A dozen medical students from Puerto Rico and Georgia have spent the summer between their first- and second-year of medical school living and learning at the Medical College of Georgia at Augusta University, with the hope of inspiring them to pursue a career in aging research and clinical geriatric care.
The Program for Aging Research in the Summer, or PARIS, is an outgrowth of a program that began in 2017 when MCG scientists received a $9.3 million National Institutes of Health Program Project Grant exploring how bones and muscles age, with an eye toward improving the healthspan.
“We designated money for training medical students as part of that grant to address the rapid growth of an aging population,” says Dr. Wendy Bollag, part of the program project research team and co-principal investigator on a new NIH training grant that expands the program. “We already had this successful pilot program and we were typically getting more applicants than we could accept, so we wanted to build off of that – with the goal of also recruiting and retaining more underrepresented minorities in science as well.”
A $79,000 T35 NIH training grant enabled the recruitment 11 rising second-year medical students from four medical schools in Puerto Rico — the University of Puerto Rico, San Juan Bautista School of Medicine, Ponce Health Sciences University and the Universidad Central del Caribe. One student is a rising second-year medical student at Mercer University in Macon, Georgia.
The students have been paired with an MCG aging basic science researcher. They have also been offered coursework on the latest and greatest research techniques and attended the MCG Center for Healthy Aging’s weekly science seminars and journal club. Students also have had the opportunity to shadow MCG and AU Health physicians who treat patients with health issues related to aging, like osteoporosis, arthritis and neurodegenerative conditions like Alzheimer’s.
The overarching goal of PARIS it to create an experience that will hopefully spark students’ interests in pursuing their own careers in aging research and clinical care, says Dr. Carlos Isales, the training grant’s other co-principal investigator, who also is co-director of the Center for Healthy Aging.
“If you ask most people who are coming into medical school ‘What do you want to do?’ the answers are typically things like surgery or cardiology, but if you say what about geriatrics, a lot of people have never even heard of that as a field. They haven’t been exposed to it,” he says.
That is a large and looming problem.

◆ ◆ ◆ ◆ ◆

Reproduce the passage about the summer aging research program word for word, from "The students have" to "for Healthy Aging.". The material that follows plays no part in this exercise.

▶ Collected data:
◆ ◆ ◆ ◆ ◆

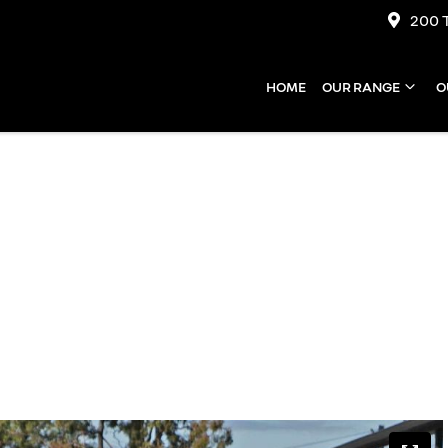
200 
HOME
OUR RANGE
O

◆ ◆ ◆ ◆ ◆

▶ Answer space:
The students have been paired with an MCG aging basic science researcher. They have also been offered coursework on the latest and greatest research techniques and attended the MCG Center for Healthy Aging’s weekly science seminars and journal club. Students also have had the opportunity to shadow MCG and AU Health physicians who treat patients with health issues related to aging, like osteoporosis, arthritis and neurodegenerative conditions like Alzheimer’s.
The overarching goal of PARIS it to create an experience that will hopefully spark students’ interests in pursuing their own careers in aging research and clinical care, says Dr. Carlos Isales, the training grant’s other co-principal investigator, who also is co-director of the Center for Healthy Aging.